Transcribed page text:
◇ ◇ ◇
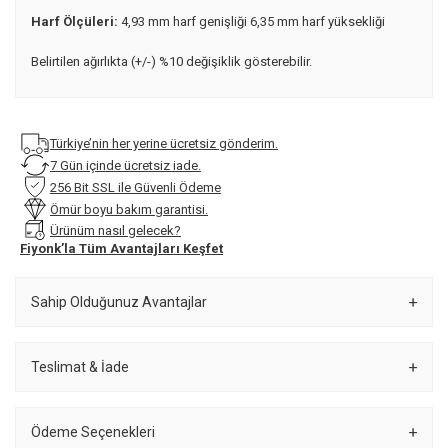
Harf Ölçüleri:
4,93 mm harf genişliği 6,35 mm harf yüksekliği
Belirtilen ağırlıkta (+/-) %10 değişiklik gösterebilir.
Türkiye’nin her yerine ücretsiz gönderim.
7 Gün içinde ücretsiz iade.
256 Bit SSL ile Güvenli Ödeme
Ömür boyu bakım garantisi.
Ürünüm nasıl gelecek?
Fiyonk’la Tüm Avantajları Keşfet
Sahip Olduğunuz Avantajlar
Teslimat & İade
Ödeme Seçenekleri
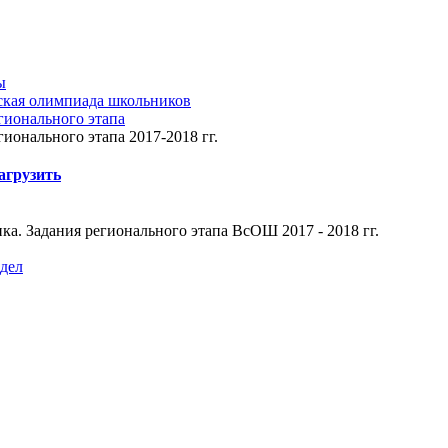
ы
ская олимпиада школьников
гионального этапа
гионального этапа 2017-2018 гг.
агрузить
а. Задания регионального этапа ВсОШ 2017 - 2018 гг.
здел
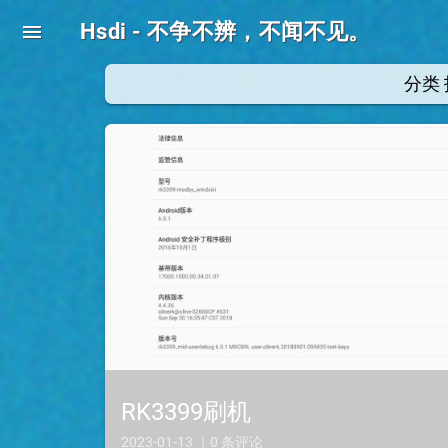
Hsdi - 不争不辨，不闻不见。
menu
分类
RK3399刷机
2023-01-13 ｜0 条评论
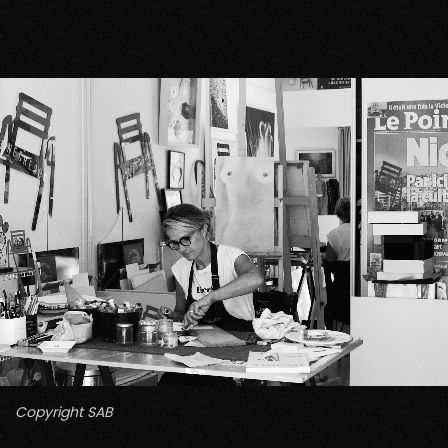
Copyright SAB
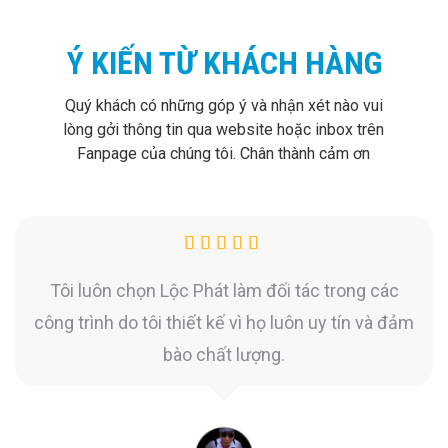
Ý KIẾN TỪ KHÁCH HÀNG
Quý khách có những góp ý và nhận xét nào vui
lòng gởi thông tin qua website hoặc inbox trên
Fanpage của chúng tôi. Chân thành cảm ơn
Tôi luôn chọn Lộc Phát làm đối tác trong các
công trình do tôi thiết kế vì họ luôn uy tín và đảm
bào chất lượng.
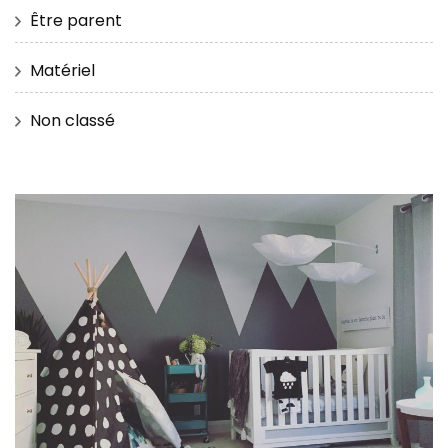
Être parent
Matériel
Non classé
◇ ◇ ◇
Lay out every transcribed line in the data above as a JSON list of strings, one string per line, with blank lines omitted. Leave the picture markers out of the list.

[
  "Harf Ölçüleri:",
  "4,93 mm harf genişliği 6,35 mm harf yüksekliği",
  "Belirtilen ağırlıkta (+/-) %10 değişiklik gösterebilir.",
  "Türkiye’nin her yerine ücretsiz gönderim.",
  "7 Gün içinde ücretsiz iade.",
  "256 Bit SSL ile Güvenli Ödeme",
  "Ömür boyu bakım garantisi.",
  "Ürünüm nasıl gelecek?",
  "Fiyonk’la Tüm Avantajları Keşfet",
  "Sahip Olduğunuz Avantajlar",
  "Teslimat & İade",
  "Ödeme Seçenekleri",
  "ы",
  "ская олимпиада школьников",
  "гионального этапа",
  "гионального этапа 2017-2018 гг.",
  "агрузить",
  "а. Задания регионального этапа ВсОШ 2017 - 2018 гг.",
  "здел",
  "Hsdi - 不争不辨，不闻不见。",
  "menu",
  "分类",
  "RK3399刷机",
  "2023-01-13 ｜0 条评论",
  "Copyright SAB",
  "Ý KIẾN TỪ KHÁCH HÀNG",
  "Quý khách có những góp ý và nhận xét nào vui",
  "lòng gởi thông tin qua website hoặc inbox trên",
  "Fanpage của chúng tôi. Chân thành cảm ơn",
  "Tôi luôn chọn Lộc Phát làm đối tác trong các",
  "công trình do tôi thiết kế vì họ luôn uy tín và đảm",
  "bào chất lượng.",
  "Être parent",
  "Matériel",
  "Non classé"
]